→ Work instruction: Could you output every record below exactly, leaving out the pictures?
━━━ Data for the task ━━━
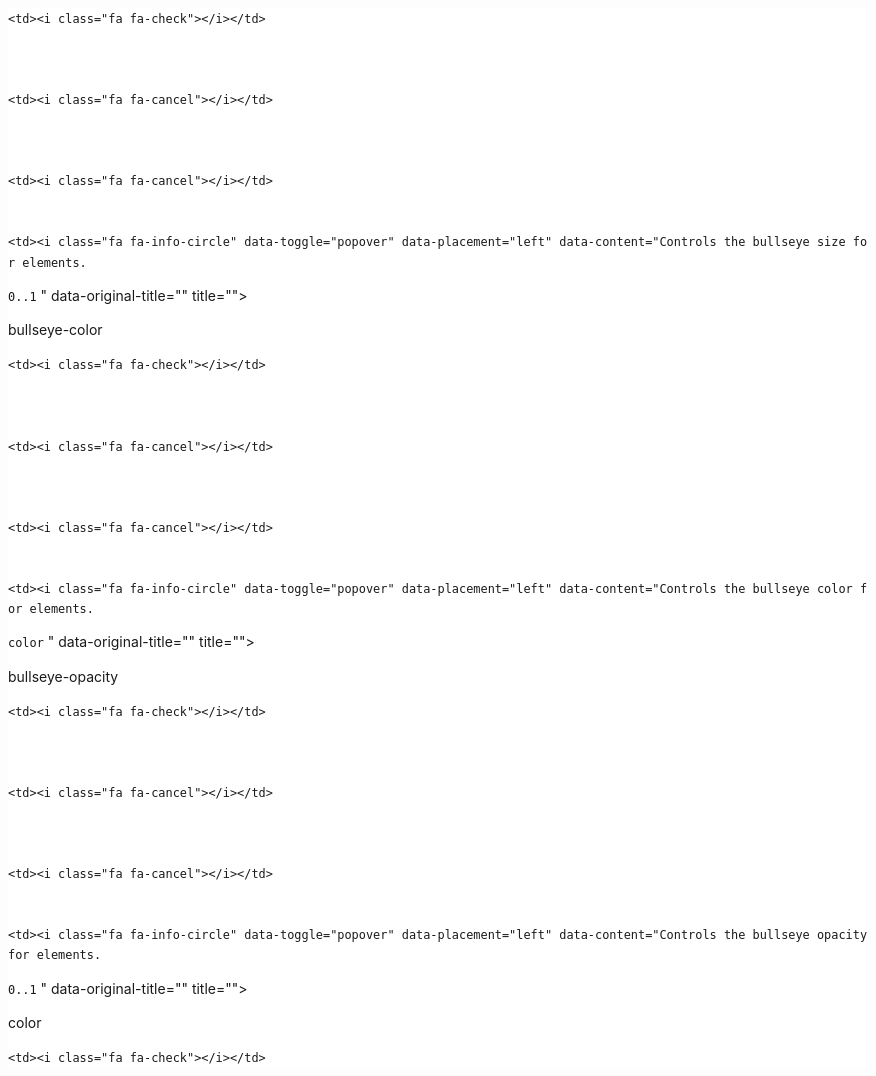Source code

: 
    <td><i class="fa fa-check"></i></td>



    <td><i class="fa fa-cancel"></i></td>



    <td><i class="fa fa-cancel"></i></td>


    <td><i class="fa fa-info-circle" data-toggle="popover" data-placement="left" data-content="Controls the bullseye size for elements.
<code>0..1</code>
" data-original-title="" title=""></i></td>
  </tr>

  <tr data-property="bullseye-color">
    <td>bullseye-color</td>


    <td><i class="fa fa-check"></i></td>



    <td><i class="fa fa-cancel"></i></td>



    <td><i class="fa fa-cancel"></i></td>


    <td><i class="fa fa-info-circle" data-toggle="popover" data-placement="left" data-content="Controls the bullseye color for elements.
<code>color</code>
" data-original-title="" title=""></i></td>
  </tr>

  <tr data-property="bullseye-opacity">
    <td>bullseye-opacity</td>


    <td><i class="fa fa-check"></i></td>



    <td><i class="fa fa-cancel"></i></td>



    <td><i class="fa fa-cancel"></i></td>


    <td><i class="fa fa-info-circle" data-toggle="popover" data-placement="left" data-content="Controls the bullseye opacity for elements.
<code>0..1</code>
" data-original-title="" title=""></i></td>
  </tr>

  <tr data-property="color">
    <td>color</td>


    <td><i class="fa fa-check"></i></td>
━━━
→ Answer section:
Source code

: 
    <td><i class="fa fa-check"></i></td>



    <td><i class="fa fa-cancel"></i></td>



    <td><i class="fa fa-cancel"></i></td>


    <td><i class="fa fa-info-circle" data-toggle="popover" data-placement="left" data-content="Controls the bullseye size for elements.
<code>0..1</code>
" data-original-title="" title=""></i></td>
  </tr>

  <tr data-property="bullseye-color">
    <td>bullseye-color</td>


    <td><i class="fa fa-check"></i></td>



    <td><i class="fa fa-cancel"></i></td>



    <td><i class="fa fa-cancel"></i></td>


    <td><i class="fa fa-info-circle" data-toggle="popover" data-placement="left" data-content="Controls the bullseye color for elements.
<code>color</code>
" data-original-title="" title=""></i></td>
  </tr>

  <tr data-property="bullseye-opacity">
    <td>bullseye-opacity</td>


    <td><i class="fa fa-check"></i></td>



    <td><i class="fa fa-cancel"></i></td>



    <td><i class="fa fa-cancel"></i></td>


    <td><i class="fa fa-info-circle" data-toggle="popover" data-placement="left" data-content="Controls the bullseye opacity for elements.
<code>0..1</code>
" data-original-title="" title=""></i></td>
  </tr>

  <tr data-property="color">
    <td>color</td>


    <td><i class="fa fa-check"></i></td>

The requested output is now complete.